Serba-Serbi Jajak Pendapat Politik

Politisi, media, dan lembaga penelitian menghabiskan banyak uang setiap pemilu untuk mengadakan jajak pendapat publik tentang siapa yang akan mereka pilih. Meski pun sudah banyak uang dan teknologi yang digunakan, kadang-kadang hasilnya tetap mengejutkan.

Orang Amerika mungkin terlalu banyak membaca jajak pendapat, demikian menurut seorang pakar. “Jika Anda mengharapkan jajak pendapat untuk mengatakan, ‘Orang ini akan menang sebesar 0,1 persen,’ maka itu adalah hal yang tidak mungkin,” kata John Zogby, penjajak pendapat dan pendiri John Zogby Strategies.

Jajak pendapat memberikan gambaran suatu saat tertentu saja. Berita yang membuat pemilih beralih mungkin muncul setelah jajak pendapat diambil, dan jajak pendapat juga tidak memperhitungkan ketika pemilih mengalami perubahan perasaan. (Ini terjadi pada kampanye presiden 2016, menurut Courtney Kennedy, direktur penelitian survei di Pew Research Center.)

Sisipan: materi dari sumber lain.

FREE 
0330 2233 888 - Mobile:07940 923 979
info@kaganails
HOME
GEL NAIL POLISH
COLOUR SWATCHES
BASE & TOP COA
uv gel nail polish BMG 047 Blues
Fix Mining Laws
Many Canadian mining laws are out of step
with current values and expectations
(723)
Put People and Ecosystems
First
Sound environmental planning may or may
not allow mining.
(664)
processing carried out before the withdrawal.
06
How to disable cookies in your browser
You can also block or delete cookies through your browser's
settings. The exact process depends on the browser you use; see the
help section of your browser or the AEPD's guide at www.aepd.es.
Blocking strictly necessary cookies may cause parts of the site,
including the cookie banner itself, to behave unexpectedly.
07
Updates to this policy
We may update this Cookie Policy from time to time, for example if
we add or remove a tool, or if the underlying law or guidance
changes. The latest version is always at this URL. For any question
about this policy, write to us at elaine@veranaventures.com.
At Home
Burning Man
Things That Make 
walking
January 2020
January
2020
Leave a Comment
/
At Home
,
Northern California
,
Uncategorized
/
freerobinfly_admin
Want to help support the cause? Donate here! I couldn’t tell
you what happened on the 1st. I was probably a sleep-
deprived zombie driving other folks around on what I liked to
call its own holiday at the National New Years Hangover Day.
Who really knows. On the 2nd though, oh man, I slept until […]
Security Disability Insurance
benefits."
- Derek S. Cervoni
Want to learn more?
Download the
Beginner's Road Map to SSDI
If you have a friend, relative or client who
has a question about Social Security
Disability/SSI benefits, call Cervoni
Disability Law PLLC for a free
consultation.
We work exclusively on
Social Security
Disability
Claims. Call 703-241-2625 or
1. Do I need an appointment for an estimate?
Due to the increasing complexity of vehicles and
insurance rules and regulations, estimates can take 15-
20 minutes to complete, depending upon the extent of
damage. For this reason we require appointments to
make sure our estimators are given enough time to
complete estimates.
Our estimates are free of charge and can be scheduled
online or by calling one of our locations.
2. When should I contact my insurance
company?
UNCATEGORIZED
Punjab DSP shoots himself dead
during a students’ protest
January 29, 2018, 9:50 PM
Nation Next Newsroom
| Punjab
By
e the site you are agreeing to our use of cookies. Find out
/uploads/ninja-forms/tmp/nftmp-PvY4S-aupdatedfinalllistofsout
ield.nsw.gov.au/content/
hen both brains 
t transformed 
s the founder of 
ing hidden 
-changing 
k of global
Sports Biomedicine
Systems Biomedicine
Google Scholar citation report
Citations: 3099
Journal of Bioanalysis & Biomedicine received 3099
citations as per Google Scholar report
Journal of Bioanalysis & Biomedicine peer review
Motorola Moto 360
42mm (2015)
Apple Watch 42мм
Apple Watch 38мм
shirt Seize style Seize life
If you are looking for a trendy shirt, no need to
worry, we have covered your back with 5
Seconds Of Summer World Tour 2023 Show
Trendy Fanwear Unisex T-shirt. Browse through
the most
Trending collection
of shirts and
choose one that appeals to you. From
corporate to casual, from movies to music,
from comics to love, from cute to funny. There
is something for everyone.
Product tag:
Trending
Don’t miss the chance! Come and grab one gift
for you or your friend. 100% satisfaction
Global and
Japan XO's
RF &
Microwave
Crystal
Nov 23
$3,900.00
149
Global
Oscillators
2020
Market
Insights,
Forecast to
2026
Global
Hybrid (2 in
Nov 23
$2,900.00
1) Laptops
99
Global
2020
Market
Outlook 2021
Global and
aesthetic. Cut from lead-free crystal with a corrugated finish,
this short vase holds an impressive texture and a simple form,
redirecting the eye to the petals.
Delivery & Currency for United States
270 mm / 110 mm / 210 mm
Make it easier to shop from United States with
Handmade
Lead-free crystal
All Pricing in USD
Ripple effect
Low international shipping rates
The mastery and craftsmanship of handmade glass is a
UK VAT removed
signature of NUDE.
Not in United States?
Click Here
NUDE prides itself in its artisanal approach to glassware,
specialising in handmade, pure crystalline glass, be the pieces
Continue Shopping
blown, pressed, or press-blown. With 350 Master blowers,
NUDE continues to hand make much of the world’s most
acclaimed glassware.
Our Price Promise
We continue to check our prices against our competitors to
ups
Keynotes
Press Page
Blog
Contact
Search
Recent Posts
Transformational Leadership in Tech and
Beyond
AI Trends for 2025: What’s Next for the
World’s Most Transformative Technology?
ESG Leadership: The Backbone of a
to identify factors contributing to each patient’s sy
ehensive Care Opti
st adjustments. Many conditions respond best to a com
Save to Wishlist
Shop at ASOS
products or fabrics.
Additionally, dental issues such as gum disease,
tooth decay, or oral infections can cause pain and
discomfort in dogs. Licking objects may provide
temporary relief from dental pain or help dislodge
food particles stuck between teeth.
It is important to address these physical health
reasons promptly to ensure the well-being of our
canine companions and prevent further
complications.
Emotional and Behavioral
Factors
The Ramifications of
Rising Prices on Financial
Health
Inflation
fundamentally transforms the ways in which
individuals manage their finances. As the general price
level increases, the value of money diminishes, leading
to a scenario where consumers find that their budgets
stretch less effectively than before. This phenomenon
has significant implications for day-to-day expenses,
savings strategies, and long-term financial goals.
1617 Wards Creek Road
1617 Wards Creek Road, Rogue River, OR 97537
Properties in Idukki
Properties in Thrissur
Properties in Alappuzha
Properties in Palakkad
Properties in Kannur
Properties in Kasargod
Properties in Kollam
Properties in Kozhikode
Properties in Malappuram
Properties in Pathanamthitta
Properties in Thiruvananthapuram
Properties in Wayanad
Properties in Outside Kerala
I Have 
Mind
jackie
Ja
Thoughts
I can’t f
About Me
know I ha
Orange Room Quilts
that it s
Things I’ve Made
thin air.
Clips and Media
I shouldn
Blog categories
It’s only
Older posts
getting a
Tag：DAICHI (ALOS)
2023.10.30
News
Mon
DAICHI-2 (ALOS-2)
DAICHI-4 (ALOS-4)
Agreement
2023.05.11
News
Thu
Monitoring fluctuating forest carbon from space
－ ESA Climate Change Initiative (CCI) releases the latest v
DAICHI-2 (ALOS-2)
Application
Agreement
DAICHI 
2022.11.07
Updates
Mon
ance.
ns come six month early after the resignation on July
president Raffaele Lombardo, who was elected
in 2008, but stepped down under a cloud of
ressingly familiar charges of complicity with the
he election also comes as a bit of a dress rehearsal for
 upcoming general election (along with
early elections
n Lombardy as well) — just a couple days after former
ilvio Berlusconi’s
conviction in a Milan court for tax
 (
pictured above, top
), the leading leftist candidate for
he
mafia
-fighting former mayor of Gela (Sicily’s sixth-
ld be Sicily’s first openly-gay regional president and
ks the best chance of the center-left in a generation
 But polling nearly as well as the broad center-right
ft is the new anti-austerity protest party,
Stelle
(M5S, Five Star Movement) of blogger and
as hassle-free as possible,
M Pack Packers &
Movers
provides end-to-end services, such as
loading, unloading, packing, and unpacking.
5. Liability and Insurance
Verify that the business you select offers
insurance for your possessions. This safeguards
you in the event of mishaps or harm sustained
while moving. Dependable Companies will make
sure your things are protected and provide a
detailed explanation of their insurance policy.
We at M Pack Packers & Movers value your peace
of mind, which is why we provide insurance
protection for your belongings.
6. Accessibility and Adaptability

Tetapi, bahkan sebelum hal-hal tersebut dapat memengaruhi suatu jajak pendapat, para penjajak pendapat harus mencari tahu siapa yang akan datang memilih pada Hari Pemilihan Umum. Sekitar 56 persen dari warga Amerika dalam usia berhak memilih benar-benar datang memilih dalam pemilihan presiden terakhir. Apabila penjajak pendapat tidak mensurvei kelompok tersebut, maka hasilnya tidak akan ada nilainya.

Tantangan Modern

Jajak pendapat menjadi makin sulit dari waktu ke waktu, dan lebih sulit lagi di Amerika Serikat dibanding di negara-negara lain, kata Donald P. Green, seorang profesor ilmu politik di Universitas Columbia. Pemilih potensial di AS kini semakin kecil kemungkinannya untuk mengisi survei dibandingkan dulu. Hanya sekitar 1 dari 7 bersedia berpartisipasi saat diminta, kata Donald.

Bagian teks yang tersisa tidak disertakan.